» Task requirements
What is the count of lines below that include "middle"? Reply with nothing else.

┌────────

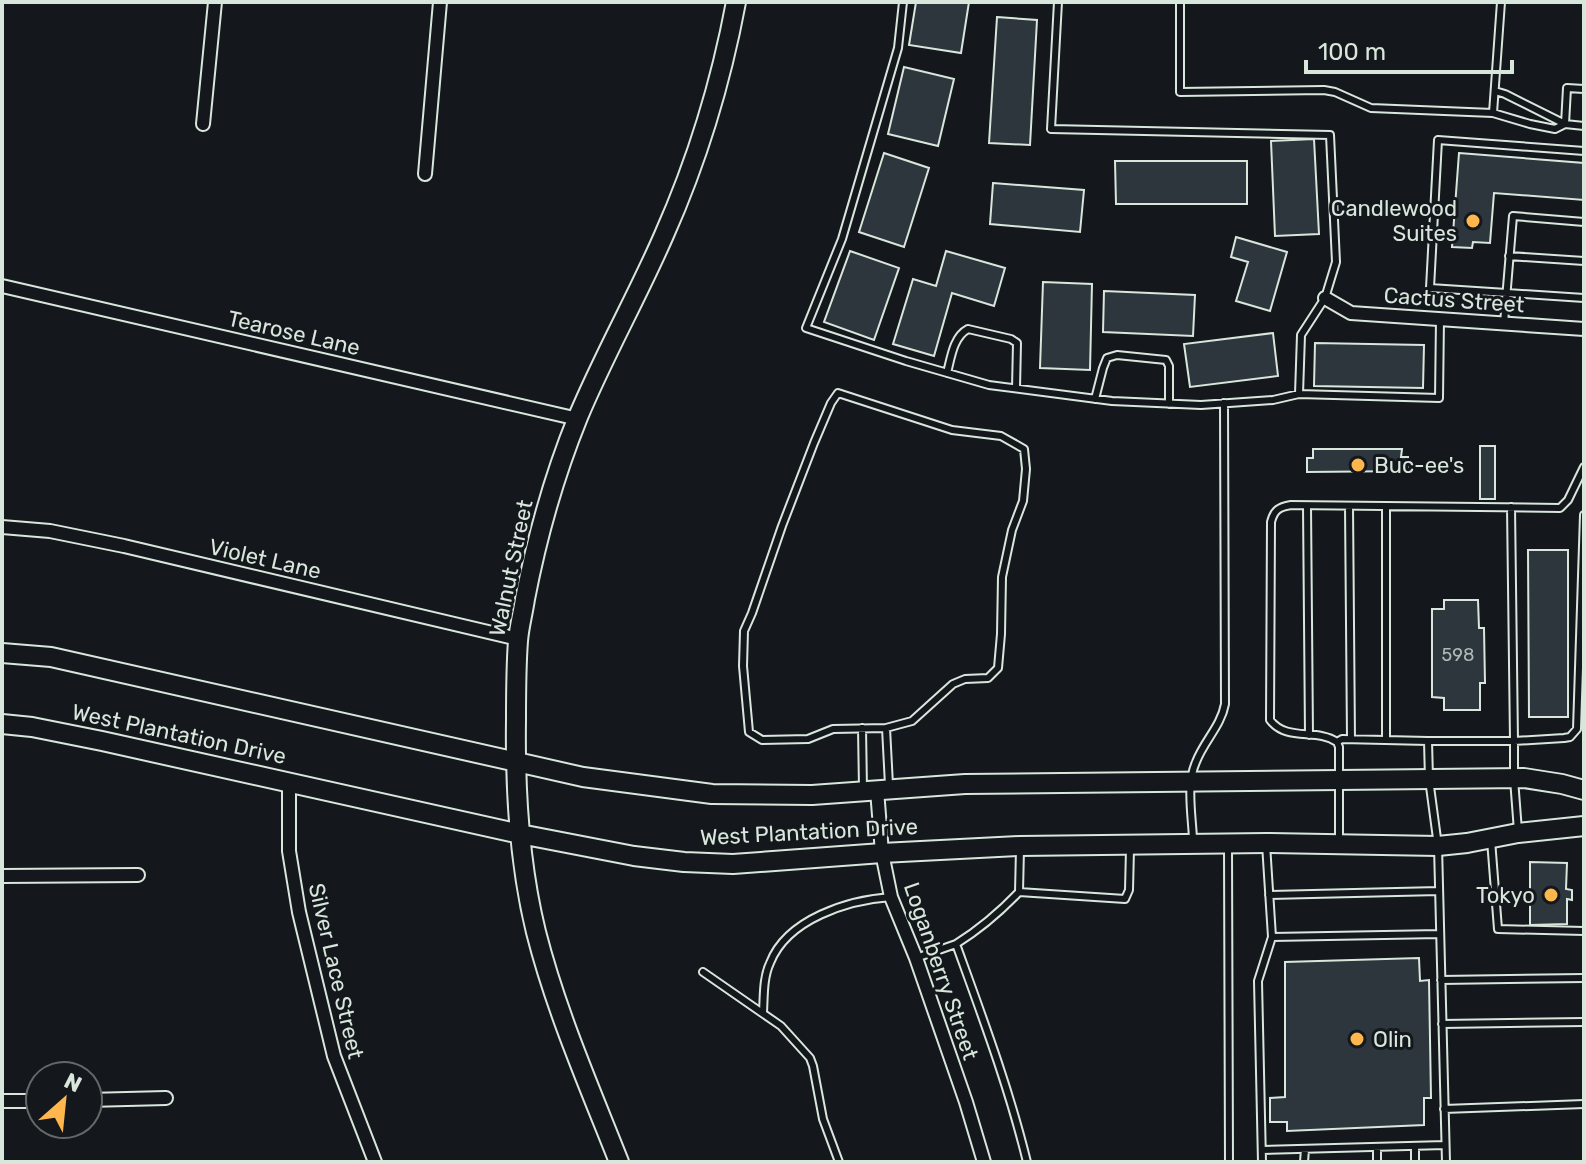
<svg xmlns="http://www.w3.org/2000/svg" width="1586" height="1164" viewBox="0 0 1586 1164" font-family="Rubik,sans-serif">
  <rect width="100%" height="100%" fill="#14181c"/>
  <path fill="#2c363c" stroke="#d8e6dc" stroke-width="2" d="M916,2H969L961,53L909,45Z
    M997,17L1037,20L1030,145L989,143Z
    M904,67L954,79L938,146L888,134Z
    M1314,139L1319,234L1275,236L1271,141Z
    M884,153L929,168L904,247L859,232Z
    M1459,153L1584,163V200L1494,193L1490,243L1473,242L1472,248L1452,247Z
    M1115,161H1247V204H1116Z
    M993,183L1084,190L1080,232L990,224Z
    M1236,237L1287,252L1270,311L1236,301L1248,262L1231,257Z
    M850,251L899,268L874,340L824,322Z
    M946,251L1005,268L994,306L952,293L934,356L893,344L913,279L936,286Z
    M1043,282L1092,284L1090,370L1040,368Z
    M1104,291L1195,295L1193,336L1103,332Z
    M1273,333L1278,376L1190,387L1184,344Z
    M1315,343L1424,345L1423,388L1314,386Z
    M1480,446H1495V499H1480Z
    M1313,449H1402L1401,457H1408L1409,471L1307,472V458H1313Z
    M1528,550H1568V717H1529Z
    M1444,600H1478L1479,628H1484L1485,683H1480V710H1444V698L1432,697V609H1444Z
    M1530,862L1567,863L1566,889L1572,890V900L1567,899V924L1530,925Z
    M1419,958L1420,981L1429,980L1431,1098H1424V1125L1287,1131V1122H1270V1098L1285,1097V962Z"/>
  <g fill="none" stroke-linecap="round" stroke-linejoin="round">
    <defs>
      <path id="lane" d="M903,2L898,48L842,239L806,328L906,361L989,385L1112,401L1201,405L1273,400L1299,394L1439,398L1440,319
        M1058,2L1051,129L1330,135L1336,262L1325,298L1301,335L1299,394
        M1180,2V92L1324,90L1335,92L1371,108L1493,113L1530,124L1555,129L1565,124
        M1495,91L1505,94L1565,124L1584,126
        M1493,113L1501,2
        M1565,124L1567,88L1584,89
        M1584,151L1438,140L1430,288L1584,298
        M1509,256L1584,261
        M1504,323L1513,216L1584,222
        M947,373C951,358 953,337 968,329L1011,339L1017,343L1016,388
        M1095,399L1103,368L1107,358L1117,355L1166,360L1169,366V404
        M1307,506L1309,735
        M1349,506L1351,739
        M1386,506V739
        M1511,507L1514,741L1564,738L1570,737L1577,729L1584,515
        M862,728L863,789
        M886,728L833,729L808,739L762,740L749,732L743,666L744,631L752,613L782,526L814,443L831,403L838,393L952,430L1001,436L1024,449L1026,469L1023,501L1012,530L1002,577L1001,634L998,668L988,678L965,679L953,684L912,721L886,728L889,785
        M1428,741H1514V779L1518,831
        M1337,742L1342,739L1428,741L1429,779L1438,846L1446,1162
        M1193,839C1192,815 1186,784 1196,762C1204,741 1221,726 1225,704L1224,403
        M1339,840V747L1337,742C1316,728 1287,742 1270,720L1271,522C1274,510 1279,507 1291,505L1560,508L1568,500L1584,467
        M1491,840L1498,929L1584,931
        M1228,847L1229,1162
        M1020,849L1019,892L1125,899L1129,890L1130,849
        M1269,895L1439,891
        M1272,937L1440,934
        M956,944C980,929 999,913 1019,892
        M916,958L956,944C982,1016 1009,1088 1027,1162
        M703,972L781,1026L810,1058L813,1066L823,1119L839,1162
        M1441,980L1584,978
        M763,1012C764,996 763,978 770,963C787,919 848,900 891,897
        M1442,1024L1584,1022
        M1444,1109L1584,1104
        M1415,1146V1162
        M1377,1147V1162
        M1262,1150L1445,1145
        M1262,1162L1258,981L1272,937L1266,844
        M1304,1162L1305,1149"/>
      <path id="street" d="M203,124L215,2
        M425,174L440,2
        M2,286L578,419
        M1325,298L1351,313L1584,329
        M2,527L50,531L124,546L518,639
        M289,783V851L299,912L334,1056L375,1162
        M877,790L882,853L891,897L916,958L966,1102L984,1162
        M2,876L138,875
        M88,1100L166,1098
        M2,1101H40"/>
      <path id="secondary" d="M2,653L51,657L583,777L712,794L812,795L965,784L1524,778L1562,784L1584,790
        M2,724L32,727L102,741L520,834L634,856L684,862L733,864L882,853L1020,846L1266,843L1438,846L1467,843L1518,833L1584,826
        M619,1162C589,1086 556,1011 536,932C519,863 515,791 516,720C516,694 516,667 518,641C519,627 523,613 525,599C537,537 554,476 578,417C604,355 637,297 664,235C697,161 721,82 736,2"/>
    </defs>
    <use href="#lane" stroke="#d8e6dc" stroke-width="10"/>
    <use href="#street" stroke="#d8e6dc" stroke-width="16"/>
    <use href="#secondary" stroke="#d8e6dc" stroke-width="22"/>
    <use href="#lane" stroke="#14181c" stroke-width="6"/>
    <use href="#street" stroke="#14181c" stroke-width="12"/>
    <use href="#secondary" stroke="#14181c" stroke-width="18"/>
  </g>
  <g fill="#ffb74d" stroke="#14181c" stroke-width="3">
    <circle cx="1473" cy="221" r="8"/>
    <circle cx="1358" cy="465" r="8"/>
    <circle cx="1551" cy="895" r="8"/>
    <circle cx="1357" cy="1039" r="8"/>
  </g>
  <g text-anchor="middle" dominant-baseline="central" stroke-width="6" stroke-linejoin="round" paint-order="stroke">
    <g font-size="18" fill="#adbab4">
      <text x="1458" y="655">598</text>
    </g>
    <g font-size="22" fill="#d8e6dc" stroke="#14181c" text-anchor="end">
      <text x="1457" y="208">Candlewood<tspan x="1457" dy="25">Suites</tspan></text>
      <text x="1374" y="465" text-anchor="start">Buc-ee's</text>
      <text x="1535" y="895">Tokyo</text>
      <text x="1373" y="1039" text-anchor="start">Olin</text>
    </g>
    <g font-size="22" fill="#d8e6dc" stroke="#14181c">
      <text transform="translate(1454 300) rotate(4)">Cactus Street</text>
      <text transform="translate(294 333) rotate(13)">Tearose Lane</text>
      <text transform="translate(265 559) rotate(13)">Violet Lane</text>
      <text transform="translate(511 568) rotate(-78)">Walnut Street</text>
      <text transform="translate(179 734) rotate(12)">West Plantation Drive</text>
      <text transform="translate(809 832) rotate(-3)">West Plantation Drive</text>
      <text transform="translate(336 971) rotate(77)">Silver Lace Street</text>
      <text transform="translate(941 971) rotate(71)">Loganberry Street</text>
    </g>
  </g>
  <rect width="1586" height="1164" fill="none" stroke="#d8e6dc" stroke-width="8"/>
  <g transform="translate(64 1100) rotate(27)"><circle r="38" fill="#14181c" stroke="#626a69" stroke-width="2"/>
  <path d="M0-6L14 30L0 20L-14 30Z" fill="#ffb74d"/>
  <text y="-12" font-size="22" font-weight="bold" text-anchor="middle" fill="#d8e6dc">N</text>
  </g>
  <path d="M1306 60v12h206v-12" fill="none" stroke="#d8e6dc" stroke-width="4"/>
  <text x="1318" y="60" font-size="24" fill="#d8e6dc" stroke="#14181c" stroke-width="6" paint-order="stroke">100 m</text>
</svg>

└────────

» Problem solution
2